■ DIRECTION A
Transcribe the part of the Guggenheim Bilbao essay starting at "Modern Bilbao to" and ending at "was only June.".

■ EXCERPT TO READ
## start
Guggenheim Bilbao

Guggenheim Bilbao

June 28, 2012

The Guggenheim Museum in Bilbao is like an enormous golden flower blooming by the side of a bridge upon a river.  I suppose it would have been a great idea in Norway or Sweden, where the light is muted, where the reflection off of Frank Gehry’s metallic surfaces would have shone on to the surroundings, bringing sunlight into a somber, subdued, darkening winter afternoon.   But the Guggenheim is in Bilbao, where the light is a flat white, where there are hardly any shadows, where trees do not line the riverbank, where what one longs for is not glitering golden metallic surfaces reflecting the heat from the pavement and radiating it back on to unsuspecting passersby already wilting under the sun.   I don’t know why Gehry chose to build such a monstrosity here of all places. 

Why did he choose this particular style of building in a place like Los Angeles (for its Symphony Hall) or for Bilbao, where heat and light are scarcely in demand, where what one longs for is shade and muted colors?  Where the sun already blinds you so that you don’t need an over-large, shiny, metallic object towering over you and zapping you with concentrated heat rays?

Modern Bilbao to me looked like a city made by a child out of blocks of Lego.  In fact, now that the city is striving to meet Gehry half way, decorating the bridge next to the museum with a bright red screen that looks exactly like a large Logo block, the place looks more like Disneyland than a real city.  Perhaps they did get that bright red object out of Legoland, in Germany.  Everything in Bilbao is metallic, even the benches at the bust stop, where I nearly got second degree burns on my bottom by sitting down in my sundress.  The temperature outside was 40 degrees centigrade even though it was only June. 

Everything looked washed out, preposterously artificial and unnatural.  And to top this illusion of technology and space age, there stood in front of the Guggenheim museum a sculpture of a puppy dog so garish and large, it made Gehry’s building look diminutive, if such a thing were even possible.  Why a puppy dog?  Why in front of the museum?  Was the idea to make the preposterously large building appear small?  Was the aim to humanize it in some way?  I really have no idea, not having read anything about it since it was first built. 

The fact that the dog was made of real plants growing real flowers in yellow and white and red did not make it any less unnatural.  I am not sure who was trying to play a joke on whom.  Did someone deliberately try to give the finger to Gehry by allowing this hideous creature to tower over his masterpiece?  Or did the city of Bilbao just throw its hands up in the air and say, “We want to be famous, at any cost, even if it is just for our grotesque public monuments.”

Looking at the museum and the dog, I couldn’t help thinking of San Francisco, in gratitude.  Our symphony hall and our library are, in comparison, modest and tasteful.  Even the De Young Museum, which almost no one I know likes because of its upside down shape and because it looks like a building still under construction, is not as overpowering as Guggenheim Bilbao.  Its steel mesh construction blends into the trees of Golden Gate Park. 

For me the effect of Bilbao was silly, gaudy, irreverent, and ultimately, unaesthetic. 

Much of modern art is like that, I suppose.  I struggle to understand it, and then give up.  If it doesn’t appeal to me immediately, I wonder why I should bother with it.
## end
■ DIRECTION B
Restate word for word the lines of the listing below, starting at the line that contains "name author: L. f." and ending at the last line of the listing, both included.

■ ENTRIES SHOWN
## start
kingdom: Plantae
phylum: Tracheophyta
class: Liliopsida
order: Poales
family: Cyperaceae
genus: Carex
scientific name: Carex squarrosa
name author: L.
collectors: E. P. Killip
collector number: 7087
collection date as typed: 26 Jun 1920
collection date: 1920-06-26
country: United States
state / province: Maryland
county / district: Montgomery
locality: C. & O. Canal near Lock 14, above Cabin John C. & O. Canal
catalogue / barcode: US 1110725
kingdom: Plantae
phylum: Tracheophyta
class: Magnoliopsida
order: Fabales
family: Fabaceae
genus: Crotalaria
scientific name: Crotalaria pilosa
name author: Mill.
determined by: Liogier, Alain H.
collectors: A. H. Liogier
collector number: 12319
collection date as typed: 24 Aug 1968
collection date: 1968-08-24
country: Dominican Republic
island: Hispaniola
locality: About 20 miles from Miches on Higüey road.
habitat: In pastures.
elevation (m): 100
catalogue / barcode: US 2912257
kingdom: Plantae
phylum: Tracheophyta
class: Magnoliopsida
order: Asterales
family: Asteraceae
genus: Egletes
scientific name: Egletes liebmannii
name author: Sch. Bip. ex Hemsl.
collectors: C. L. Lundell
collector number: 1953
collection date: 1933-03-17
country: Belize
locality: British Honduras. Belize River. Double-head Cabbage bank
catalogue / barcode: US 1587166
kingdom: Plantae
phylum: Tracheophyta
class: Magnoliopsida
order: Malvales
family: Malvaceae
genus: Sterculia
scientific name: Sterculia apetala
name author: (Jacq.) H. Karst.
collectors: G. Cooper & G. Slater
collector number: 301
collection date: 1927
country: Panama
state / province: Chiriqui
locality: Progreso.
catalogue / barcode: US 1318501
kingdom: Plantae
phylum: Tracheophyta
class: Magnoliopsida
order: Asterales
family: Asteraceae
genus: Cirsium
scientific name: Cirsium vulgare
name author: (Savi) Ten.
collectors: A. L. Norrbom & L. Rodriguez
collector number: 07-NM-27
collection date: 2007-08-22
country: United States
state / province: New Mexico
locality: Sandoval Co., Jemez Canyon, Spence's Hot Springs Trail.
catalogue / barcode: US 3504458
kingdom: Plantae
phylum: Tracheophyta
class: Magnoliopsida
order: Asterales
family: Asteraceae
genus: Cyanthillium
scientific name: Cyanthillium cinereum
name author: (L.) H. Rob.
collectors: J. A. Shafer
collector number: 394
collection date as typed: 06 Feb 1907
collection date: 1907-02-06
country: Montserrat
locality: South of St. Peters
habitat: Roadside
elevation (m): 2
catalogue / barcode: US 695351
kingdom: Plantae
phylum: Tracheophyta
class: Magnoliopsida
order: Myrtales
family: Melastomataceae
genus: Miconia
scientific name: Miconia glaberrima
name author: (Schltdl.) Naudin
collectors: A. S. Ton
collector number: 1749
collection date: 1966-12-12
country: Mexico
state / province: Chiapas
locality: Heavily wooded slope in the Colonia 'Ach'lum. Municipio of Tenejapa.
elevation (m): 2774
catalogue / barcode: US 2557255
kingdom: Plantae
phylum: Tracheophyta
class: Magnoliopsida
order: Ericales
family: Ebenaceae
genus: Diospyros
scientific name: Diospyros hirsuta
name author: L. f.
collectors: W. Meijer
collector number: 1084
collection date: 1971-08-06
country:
## end
■ EXERCISE RESULT A
Modern Bilbao to me looked like a city made by a child out of blocks of Lego.  In fact, now that the city is striving to meet Gehry half way, decorating the bridge next to the museum with a bright red screen that looks exactly like a large Logo block, the place looks more like Disneyland than a real city.  Perhaps they did get that bright red object out of Legoland, in Germany.  Everything in Bilbao is metallic, even the benches at the bust stop, where I nearly got second degree burns on my bottom by sitting down in my sundress.  The temperature outside was 40 degrees centigrade even though it was only June.

■ EXERCISE RESULT B
name author: L. f.
collectors: W. Meijer
collector number: 1084
collection date: 1971-08-06
country:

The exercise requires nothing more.